■ **Your goal**
Check each line below for "about" and say how many have it, with no other words.
Provided data Block Start
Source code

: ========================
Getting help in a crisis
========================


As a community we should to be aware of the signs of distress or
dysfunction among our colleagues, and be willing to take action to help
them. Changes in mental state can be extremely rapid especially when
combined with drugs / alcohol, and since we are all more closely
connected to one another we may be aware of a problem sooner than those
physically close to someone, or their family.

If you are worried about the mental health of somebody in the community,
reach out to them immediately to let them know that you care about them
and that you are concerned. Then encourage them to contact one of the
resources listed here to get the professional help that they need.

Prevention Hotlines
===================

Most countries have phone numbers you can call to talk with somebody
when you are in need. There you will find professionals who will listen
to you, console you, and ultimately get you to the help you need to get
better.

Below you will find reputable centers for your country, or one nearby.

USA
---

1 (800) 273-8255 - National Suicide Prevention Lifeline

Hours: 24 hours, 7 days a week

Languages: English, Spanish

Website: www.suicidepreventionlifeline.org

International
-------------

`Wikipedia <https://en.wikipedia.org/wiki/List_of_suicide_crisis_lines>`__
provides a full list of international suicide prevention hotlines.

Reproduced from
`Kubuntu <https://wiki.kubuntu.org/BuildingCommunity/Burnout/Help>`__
Provided data Block End
■ **Completed task**
2